Gen 3:17-19 Then to Adam He said, "Because you have listened to the voice of your wife, and have eaten from the tree about which I commanded you, saying, 'You shall not eat from it'; Cursed is the ground because of you; In toil you will eat of it All the days of your life. Both thorns and thistles it shall grow for you; And you will eat the plants of the field; By the sweat of your face You will eat bread, Till you return to the ground, Because from it you were taken; For you are dust, And to dust you shall return." 

But notice this: Getting expelled from the Garden wasn’t their punishment. Their punishment was the harshness of life because of the curse. Getting expelled was actually an act of Grace by God. And moved His Plan into the next phase.

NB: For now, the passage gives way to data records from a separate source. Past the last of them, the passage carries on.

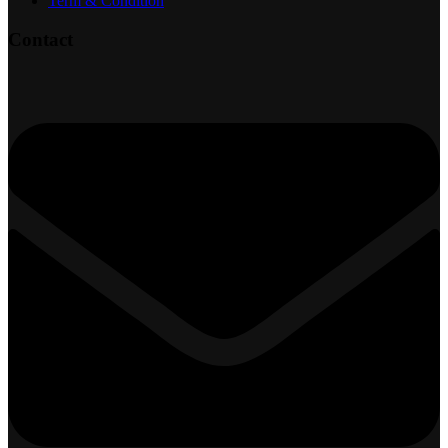
Term & Condition
Contact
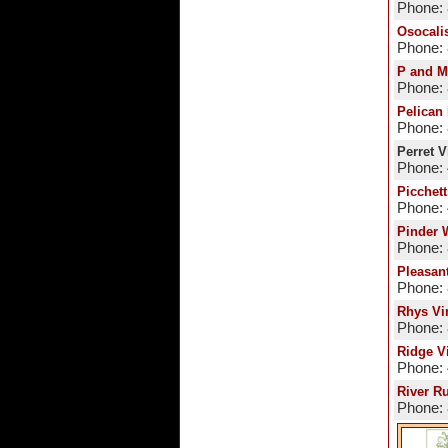
Phone:
Osocali
Phone:
P and M
Phone:
Pelican
Phone:
Perret 
Phone:
Picchett
Phone:
Pinder 
Phone:
Pleasan
Phone:
Rhys Vi
Phone:
Ridge V
Phone:
River R
Phone:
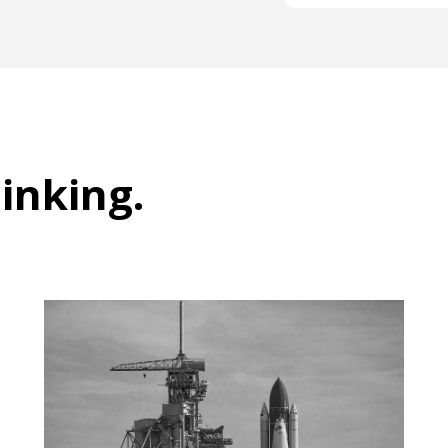
hinking
.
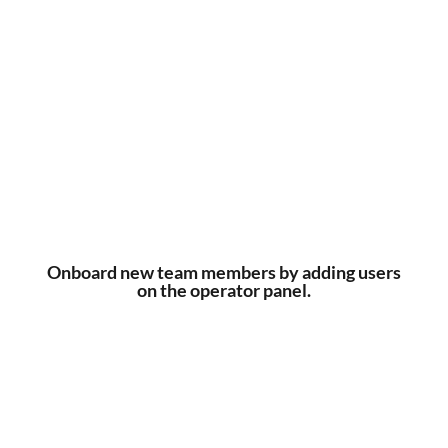
Onboard new team members by adding users
on the operator panel.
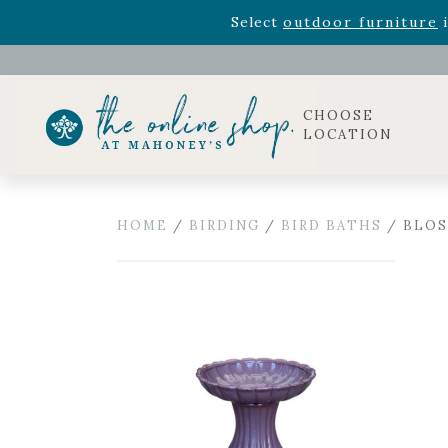
Rhododendron's
now 33% o
Select
outdoor furniture
i
Celebrate the bold Leo in your life with our new zo
Rhododendron's
now 33% o
Select
outdoor furniture
i
CHOOSE
LOCATION
HOME
/
BIRDING
/
BIRD BATHS
/ BLOS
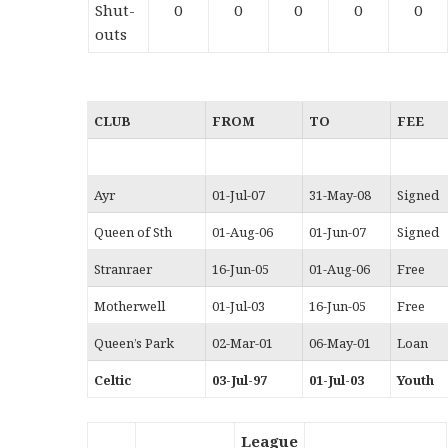
Shut-
0
0
0
0
0
outs
CLUB
FROM
TO
FEE
Ayr
01-Jul-07
31-May-08
Signed
Queen of Sth
01-Aug-06
01-Jun-07
Signed
Stranraer
16-Jun-05
01-Aug-06
Free
Motherwell
01-Jul-03
16-Jun-05
Free
Queen’s Park
02-Mar-01
06-May-01
Loan
Celtic
03-Jul-97
01-Jul-03
Youth
League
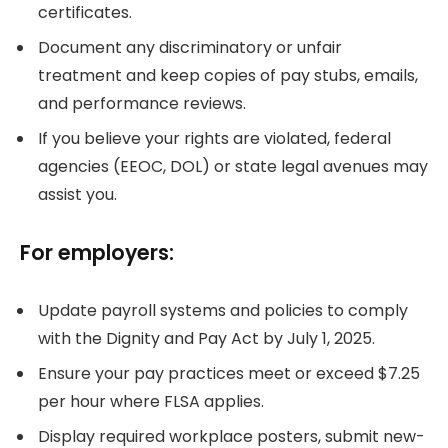
certificates.
Document any discriminatory or unfair
treatment and keep copies of pay stubs, emails,
and performance reviews.
If you believe your rights are violated, federal
agencies (EEOC, DOL) or state legal avenues may
assist you.
For employers:
Update payroll systems and policies to comply
with the Dignity and Pay Act by July 1, 2025.
Ensure your pay practices meet or exceed $7.25
per hour where FLSA applies.
Display required workplace posters, submit new-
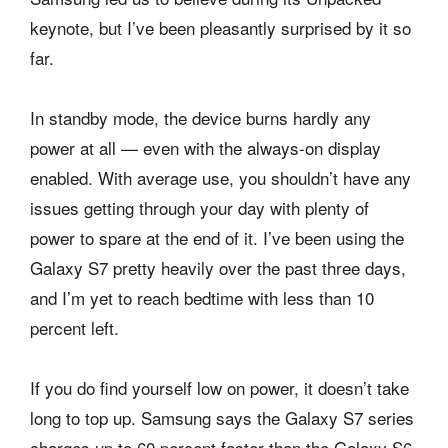
keynote, but I’ve been pleasantly surprised by it so
far.
In standby mode, the device burns hardly any
power at all — even with the always-on display
enabled. With average use, you shouldn’t have any
issues getting through your day with plenty of
power to spare at the end of it. I’ve been using the
Galaxy S7 pretty heavily over the past three days,
and I’m yet to reach bedtime with less than 10
percent left.
If you do find yourself low on power, it doesn’t take
long to top up. Samsung says the Galaxy S7 series
charges up to 60 percent faster than the Galaxy S6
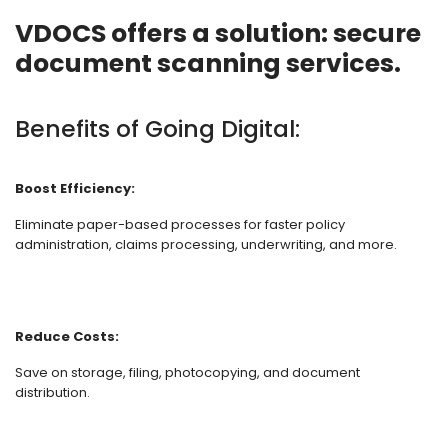
VDOCS offers a solution: secure
document scanning services.
Benefits of Going Digital:
Boost Efficiency:
Eliminate paper-based processes for faster policy
administration, claims processing, underwriting, and more.
Reduce Costs:
Save on storage, filing, photocopying, and document
distribution.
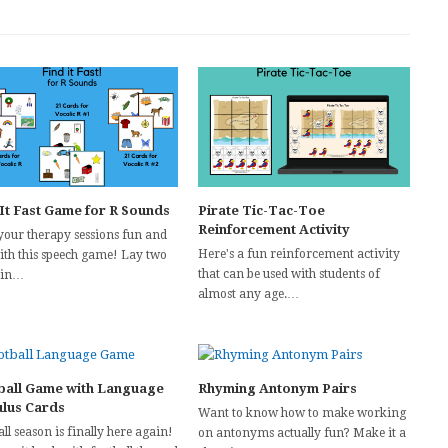
 It Fast Game for R Sounds
Pirate Tic-Tac-Toe
Reinforcement Activity
your therapy sessions fun and
Here's a fun reinforcement activity
with this speech game! Lay two
that can be used with students of
 in…
almost any age.…
ball Game with Language
Rhyming Antonym Pairs
ulus Cards
Want to know how to make working
ll season is finally here again!
on antonyms actually fun? Make it a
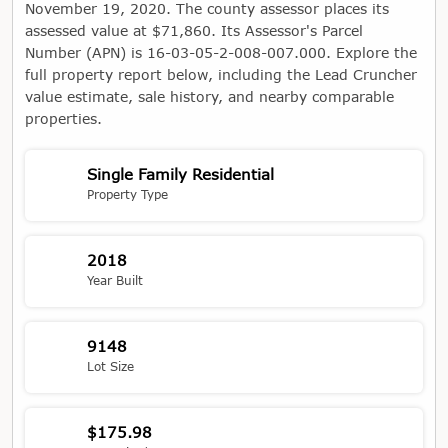
November 19, 2020. The county assessor places its
assessed value at $71,860. Its Assessor's Parcel
Number (APN) is 16-03-05-2-008-007.000. Explore the
full property report below, including the Lead Cruncher
value estimate, sale history, and nearby comparable
properties.
Single Family Residential
Property Type
2018
Year Built
9148
Lot Size
$175.98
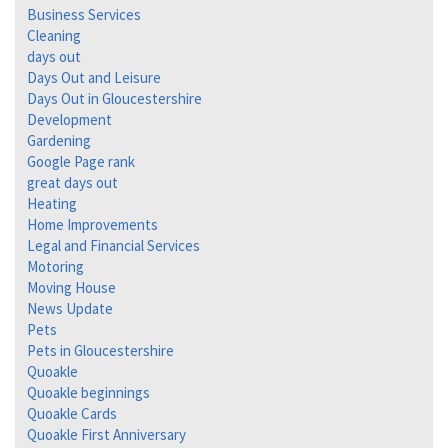
Business Services
Cleaning
days out
Days Out and Leisure
Days Out in Gloucestershire
Development
Gardening
Google Page rank
great days out
Heating
Home Improvements
Legal and Financial Services
Motoring
Moving House
News Update
Pets
Pets in Gloucestershire
Quoakle
Quoakle beginnings
Quoakle Cards
Quoakle First Anniversary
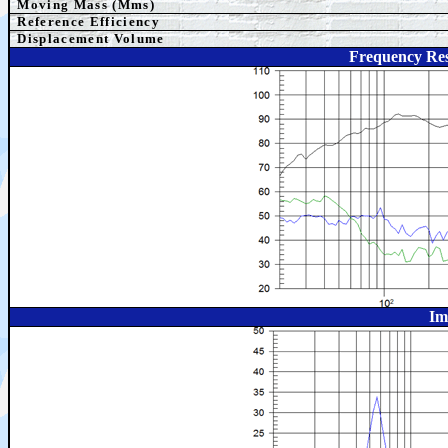
Moving Mass (Mms)
Reference Efficiency
Displacement Volume
Frequency Res
Im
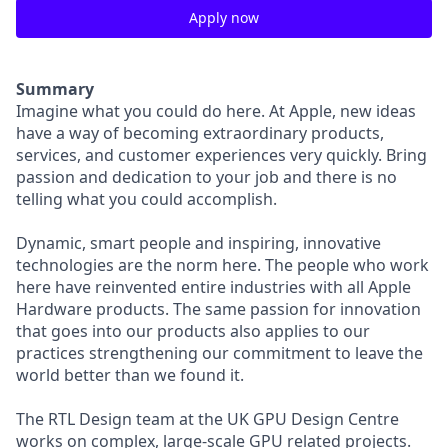
Apply now
Summary
Imagine what you could do here. At Apple, new ideas
have a way of becoming extraordinary products,
services, and customer experiences very quickly. Bring
passion and dedication to your job and there is no
telling what you could accomplish.
Dynamic, smart people and inspiring, innovative
technologies are the norm here. The people who work
here have reinvented entire industries with all Apple
Hardware products. The same passion for innovation
that goes into our products also applies to our
practices strengthening our commitment to leave the
world better than we found it.
The RTL Design team at the UK GPU Design Centre
works on complex, large-scale GPU related projects.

Gen 3:22-24 Then the LORD God said, "Behold, the man has become like one of Us, knowing good and evil; and now, he might stretch out his hand, and take also from the tree of life, and eat, and live forever"— therefore the LORD God sent him out from the garden of Eden, to cultivate the ground from which he was taken. So He drove the man out; and at the east of the garden of Eden He stationed the cherubim and the flaming sword which turned every direction to guard the way to the tree of life. 

It wasn’t anger or punishment that got them expelled but Grace. God could not risk them remaining as they now were – cursed and separated from Him – forever. Remember, they were God’s representative people. They held the beginnings of the promise to the fulfillment of God’s plan. They were the A-team with nobody to back them up. They were essential to the Plan. So, God had to keep them in the picture but not in the Garden.

But watch what was going on: by moving them into the world that had been cursed, they also took with them the solution to the curse. The solution wouldn’t be found in the Garden. It would be found in a Baby born in a stable in Bethlehem. With them cast out of the Garden, God was setting the stage for the moment the ultimate gift of life, the fulfillment of His Plan set before Adam and Eve sinned ever sinned, when He would present Jesus to the world. That’s why that baby was born: to set us free from the curse of sin and make us holy and blameless before the Father.

What does the cross have to do with Christmas? It has everything to do with Christmas. It is the very reason for Christmas.

TAKEAWAYS:

  1. Christmas is the reason for Creation.
  2. The Plan designed before the earth began is wrapped up in the Baby born in Bethlehem.
  3. God’s purpose is to provide the opportunity for all mankind to enter into a relationship with God through what Jesus did.
  4. When we receive Jesus as our Savior, we are given the right to become Children of God.